Thanks Jonathan. The Goodman acolytes will not respond. Wish they would but they never do.
Steve
Devon, did you read the part about how there are generally not significant savings for generic drugs? It’s the brand name drugs where the program really makes a difference, and there is no shortage there.
The reason is that the price of the brand drugs in the market is not the market clearing price. You are assuming perfect competition. You cannot make that assumption. In fact, brand drugs are protected by patent, so they are able to restrict competition and command a premium price. Pharma companies make enormous profits on these drugs (pharma has the highest profit margins any large US industry, matched only by investment banking). Even if prices are cut substantially, it will still be profitable to sell these drugs, which is why the pharma companies sell brand drugs to European nations, Medicaid and 340B.
As for the generics, margins are indeed much lower. I’m going to take a wild guess and say that is why the 340B program doesn’t extract substantial discounts on these drugs: it takes the business conditions into consideration. And then there is Steve’s point that this program only accounts for 2% of the drug market.
” purchases under the program make up less than 2 percent of the U.S. prescription drug market. We think it is reasonable to believe that shortages probably have more to do with the other 98 percent of the market.”
How do lower prices for 2% of the market cause shortages? Even if they were given out free, the prices for generics vary by more than 2% across the country and even at facilities 2 miles apart. Did these shortages occur only for 340B drugs? Why would it affect some generics and not others?
My surgicenter pays 15% more for Propofol than does my hospital. Both saw shortages.
Steve
I’m wholly in agreement with Dr. Herrick. The post by Slafsky simply lacks credibility. Below-market prices in health care breed restricted access and increased waiting. Worse, it’s increasingly harder for seniors and the disabled on Medicare to find doctors who will see them. People on Medicaid are having to turn to community health centers and safety net hospital emergency rooms for the care they need. And SCHIP children face long waits. Not surprisingly, the newly insured in Massachusetts find it much harder to see doctors than the privately insured. Why should the market for drugs be any different? Hint: it won’t. Like Herrick, I think this is Econ. 101.

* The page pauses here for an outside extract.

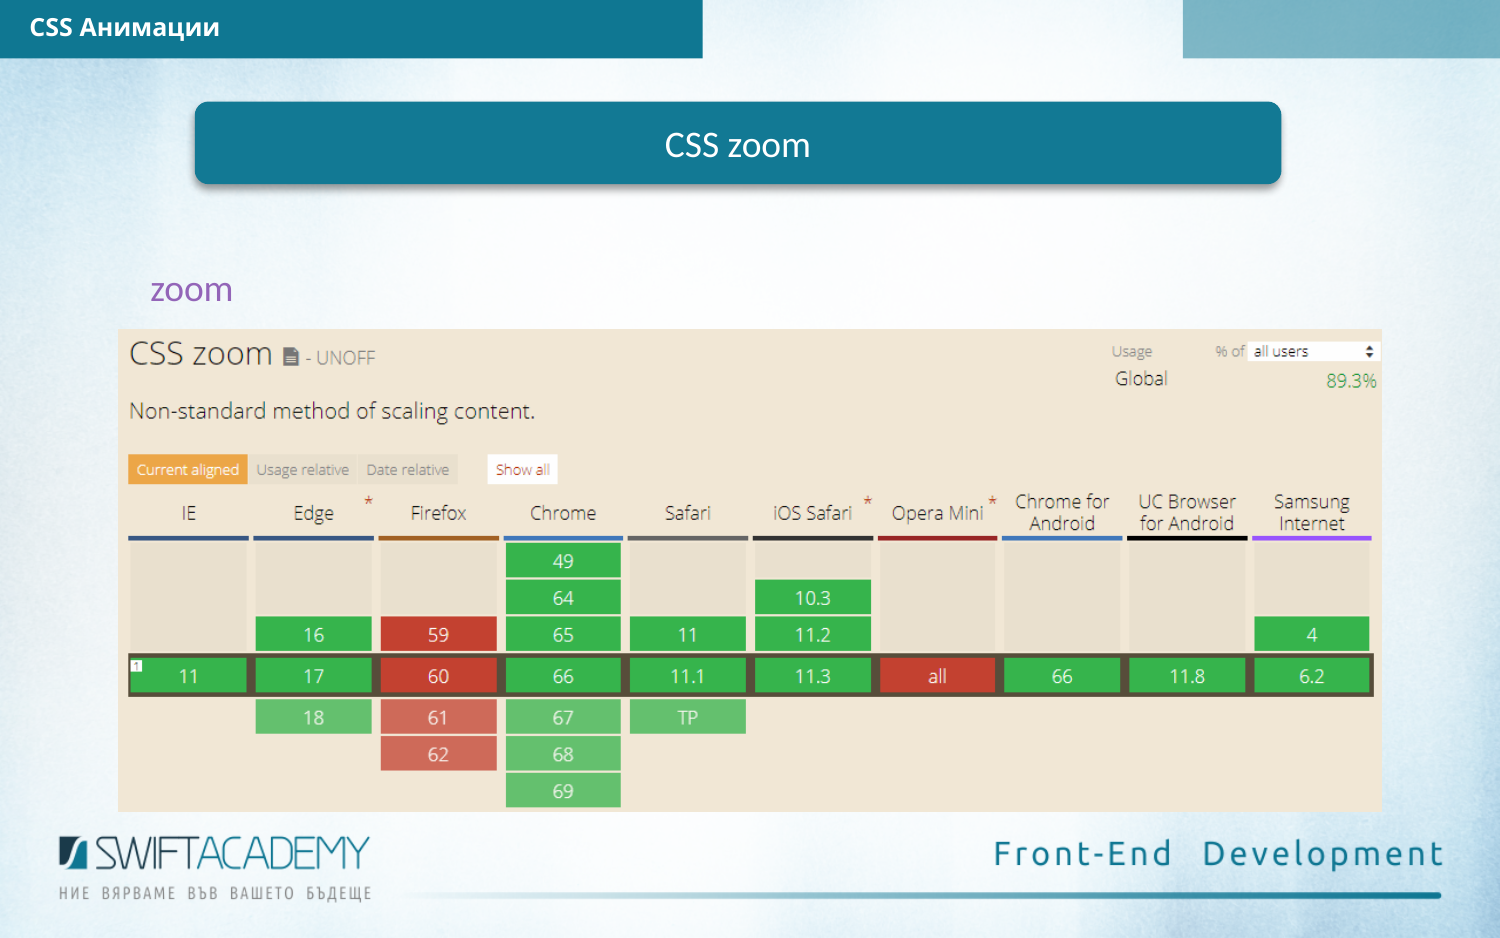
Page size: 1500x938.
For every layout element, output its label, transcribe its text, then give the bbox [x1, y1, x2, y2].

Comment via Health Affairs Blog
John Goodman says:
I’m not quite sure how to respond to Ted Slafsky. He insists that the 340B program has in no way caused the current and growing shortage of drugs available to hospitals. He then says:
“We wrote to Secretary Leavitt to inform him that some pharmaceutical companies, most notably those that make the blood product intravenous immunoglobulin (IVIG), were refusing to sell their products to 340B providers, ostensibly because there was no supply. In fact, there was plenty of supply available to commercial and retail entities that contracted directly with the companies, but nothing available to 340B providers.”
Let’s see if I understand what I just read. Every buyer who was paying the market price had no difficulty getting the drug. But those that were paying below market could not get it. Slafsky can’t tell us why that was, but he is sure that it had nothing to do with price.
Really?
Mandating a price that’s below the market clearing price always results in a shortage, as demand exceeds supply. That is a fundamental tenant of economics. Moreover, generic drugs are largely a commodity market, with slim profit margins. It makes sense that some generic drug makers would not be enthusiastic to provide injectable drugs at below-market prices.